I spent most of the rest of the week reading and getting some stuff together for class, then yesterday, the mail run came. I got two packages – one from my dad, another from Tim. My mom’s packages have yet to arrive, I’m wondering if perhaps the first one she sent has gotten lost…. Anyway, I got tons of great food from my dad including a big thing of Gatorade mix, 2 boxes of cheez-its, some doña maria mole sauces, some candy (gummi worms got eaten by mice en route, but Mexican candy and the candy corn made it ok, some fruit loops, some Mexican hot sauce, and a hair clipper set (which I need to charge in Boké or Conakry before I use it, I cut my own hair here because a Guinean haircut is someone shaving your head to the skin with a razor blade). Tim’s package had a nalgene bottle, a bunch of Cliff bars in assorted (Delicious) flavors, some cheez-its, some postcards, some energy gels for biking, good pens, and some other goodies. I also got a lot of mail from PC including the newsletter (in which I found out that one of my training mates has decided to go home after being at site for 2 weeks, which is unfortunate, I hope everything goes well for him in the states).

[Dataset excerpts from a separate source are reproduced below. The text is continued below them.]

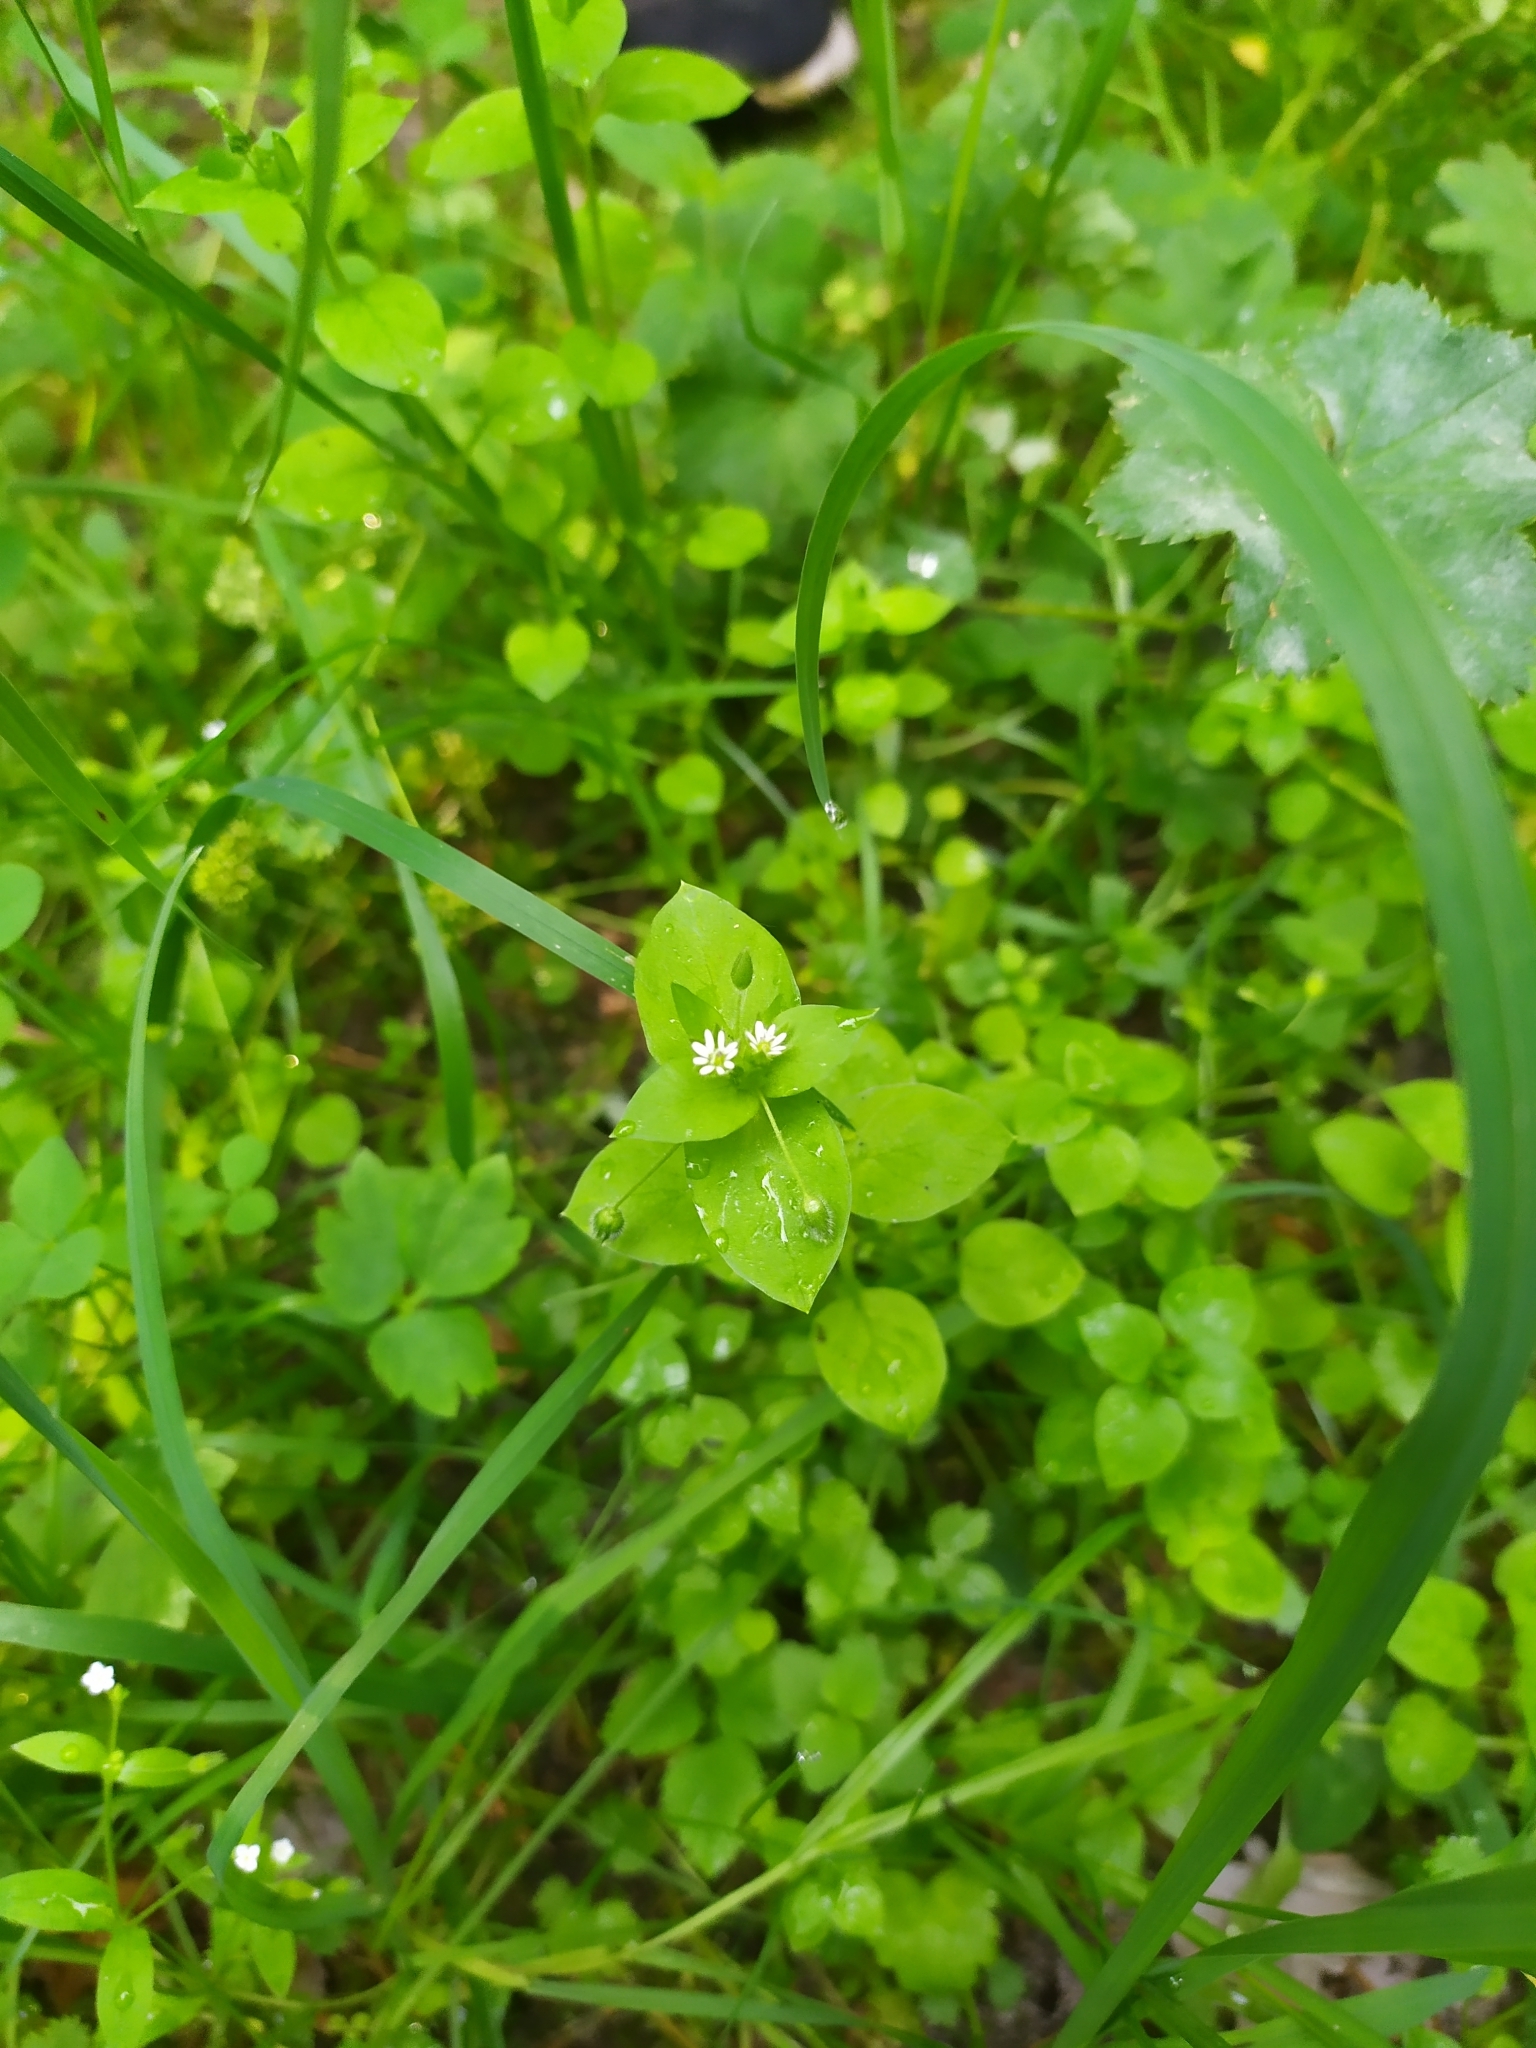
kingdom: Plantae
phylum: Tracheophyta
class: Magnoliopsida
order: Caryophyllales
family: Caryophyllaceae
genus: Stellaria
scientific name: Stellaria media
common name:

Alright, that is the general update. I’m glad to have figured out that I can use the computers in the internet café for free as long as I buy internet time. I can then type up stuff like this in MS Word, and then upload it when I punch in my internet code (thus saving the internet time for actual browsing). This means I can pre-type e-mails and posts and not need to economize so much on writing later on. Photo-uploads will have to wait until Conakry though….assuming I find a USB cable to use. Alright, that’s all for now.